SHREDDING STEREOTYPES: Local university students "really blew us away with their intelligence," McCarthy said. "They were so dedicated to their studies and interesting to talk with, especially since we had so much in common. It was remarkable to share our outlooks on different topics and find how similar they were. They really broke any preconceived notions about who we would meet there, and likewise they said we helped to break the stereotype of a typical American."

LOCAVORE MENU: While touring a television studio, McCarthy got an invitation from a leader of a local ethnic group to dine at his palace. "It was here that we got our first real taste of the local cuisine of Benin when we were served grasscutter [a rodent the size of a beaver], fried minnows, and some sort of corn paste," he said, adding, "Definitely a meal to remember."

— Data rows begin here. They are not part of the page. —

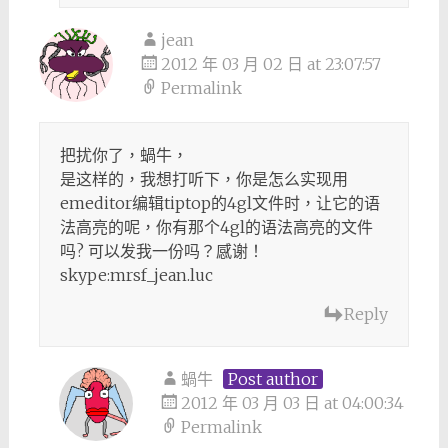
jean
2012 年 03 月 02 日 at 23:07:57
Permalink
把扰你了，蝸牛，
是这样的，我想打听下，你是怎么实现用
emeditor编辑tiptop的4gl文件时，让它的语
法高亮的呢，你有那个4gl的语法高亮的文件
吗? 可以发我一份吗？感谢！
skype:mrsf_jean.luc
Reply
蝸牛
Post author
2012 年 03 月 03 日 at 04:00:34
Permalink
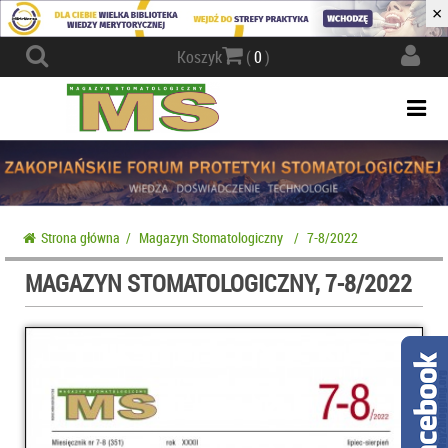
×
Actio
Koszyk
(
0
)
navig
Togg
navi
Strona główna
/
Magazyn Stomatologiczny
/
7-8/2022
MAGAZYN STOMATOLOGICZNY, 7-8/2022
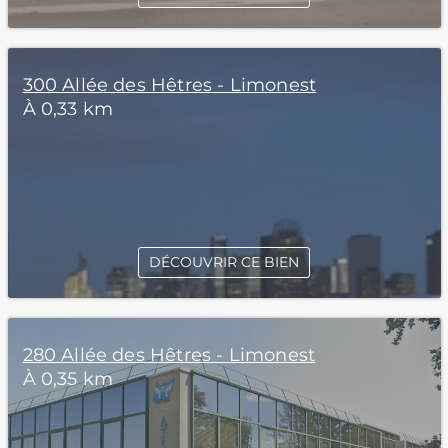
300 Allée des Hêtres - Limonest
À 0,33 km
DÉCOUVRIR CE BIEN
280 Allée des Hêtres - Limonest
À 0,35 km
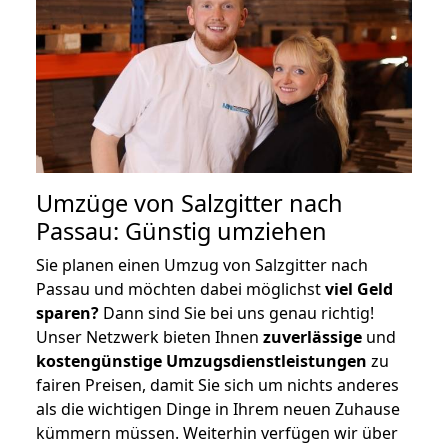
Umzüge von Salzgitter nach
Passau: Günstig umziehen
Sie planen einen Umzug von Salzgitter nach
Passau und möchten dabei möglichst
viel Geld
sparen?
Dann sind Sie bei uns genau richtig!
Unser Netzwerk bieten Ihnen
zuverlässige
und
kostengünstige Umzugsdienstleistungen
zu
fairen Preisen, damit Sie sich um nichts anderes
als die wichtigen Dinge in Ihrem neuen Zuhause
kümmern müssen. Weiterhin verfügen wir über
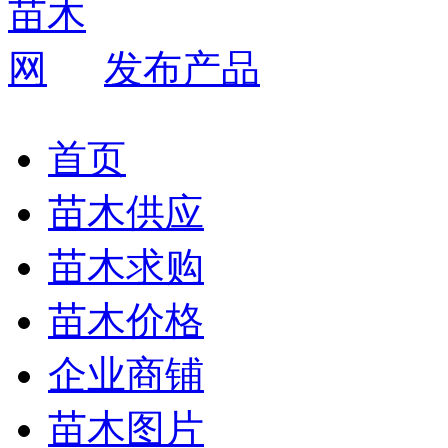
发布产品
首页
苗木供应
苗木求购
苗木价格
企业商铺
苗木图片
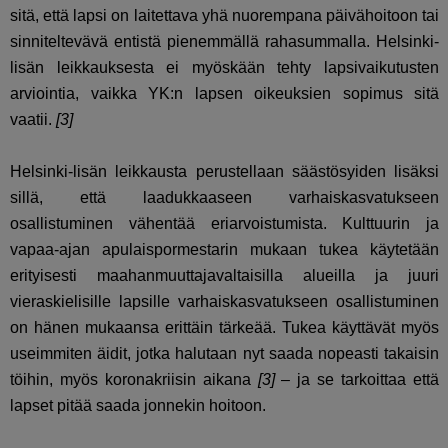
sitä, että lapsi on laitettava yhä nuorempana päivähoitoon tai
sinniteltevävä entistä pienemmällä rahasummalla.
Helsinki-
lisän leikkauksesta ei myöskään tehty lapsivaikutusten
arviointia, vaikka YK:n lapsen oikeuksien sopimus sitä
vaatii.
[3]
Helsinki-lisän leikkausta perustellaan säästösyiden lisäksi
sillä, että laadukkaaseen varhaiskasvatukseen
osallistuminen vähentää eriarvoistumista. Kulttuurin ja
vapaa-ajan apulaispormestarin mukaan tukea käytetään
erityisesti maahanmuuttajavaltaisilla alueilla ja juuri
vieraskielisille lapsille varhaiskasvatukseen osallistuminen
on hänen mukaansa erittäin tärkeää. Tukea käyttävät myös
useimmiten äidit, jotka halutaan nyt saada nopeasti takaisin
töihin, myös koronakriisin aikana
[3]
– ja se tarkoittaa että
lapset pitää saada jonnekin hoitoon.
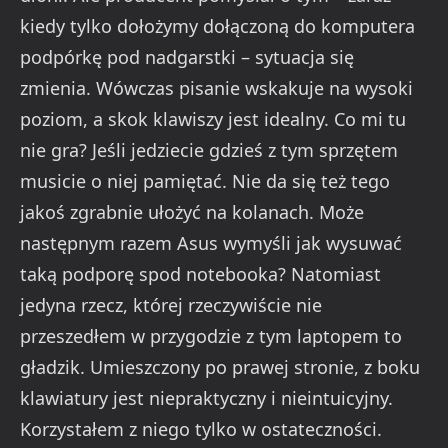
kiedy tylko dołożymy dołączoną do komputera
podpórkę pod nadgarstki – sytuacja się
zmienia. Wówczas pisanie wskakuje na wysoki
poziom, a skok klawiszy jest idealny. Co mi tu
nie gra? Jeśli jedziecie gdzieś z tym sprzętem
musicie o niej pamiętać. Nie da się też tego
jakoś zgrabnie ułożyć na kolanach. Może
następnym razem Asus wymyśli jak wysuwać
taką podporę spod notebooka? Natomiast
jedyna rzecz, której rzeczywiście nie
przeszedłem w przygodzie z tym laptopem to
gładzik. Umieszczony po prawej stronie, z boku
klawiatury jest niepraktyczny i nieintuicyjny.
Korzystałem z niego tylko w ostateczności.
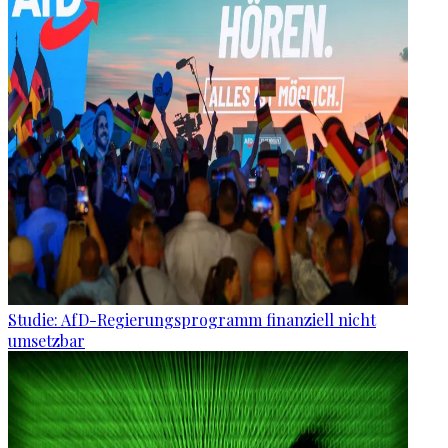
Studie: AfD-Regierungsprogramm finanziell nicht
umsetzbar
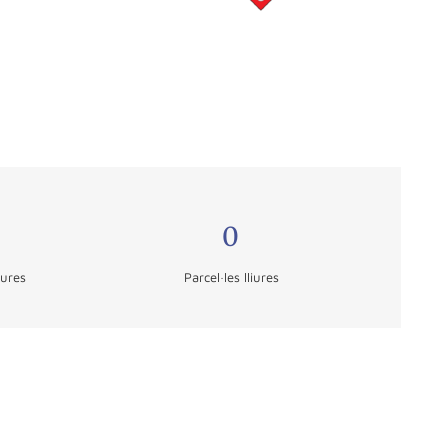
0
iures
Parcel·les lliures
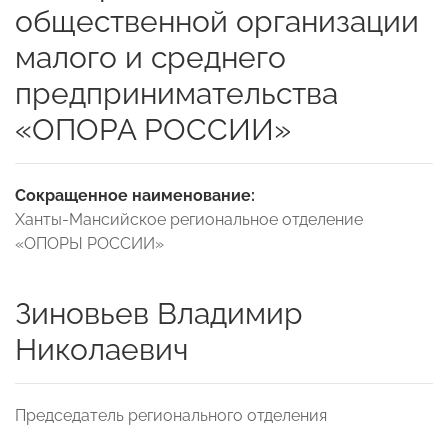
общественной организации
малого и среднего
предпринимательства
«ОПОРА РОССИИ»
Сокращенное наименование:
Ханты-Мансийское региональное отделение
«ОПОРЫ РОССИИ»
Зиновьев Владимир
Николаевич
Председатель регионального отделения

WHITER SHADE OF PALE: "The thing I will remember 20 years from now is the 'Yovo' song. In the local tribal languages 'yovo' means 'light-skinned' or 'whitey.' Being a group of Americans in West Africa, we were pretty much the only yovos around. Kids would get so excited to see us just walking down the street, they would chase after us and sing the song, 'Yovo, yovo, bonsoir, ça va bien? Merci.' Short and sweet - but we must have heard this song a couple hundred times everywhere we went. It is meant in a completely welcoming way, and it was strange to be treated with such celebrity just because of the color of my skin. I will never forget the amazement in the kids' eyes who just wanted to touch my arm and see what a white person felt like."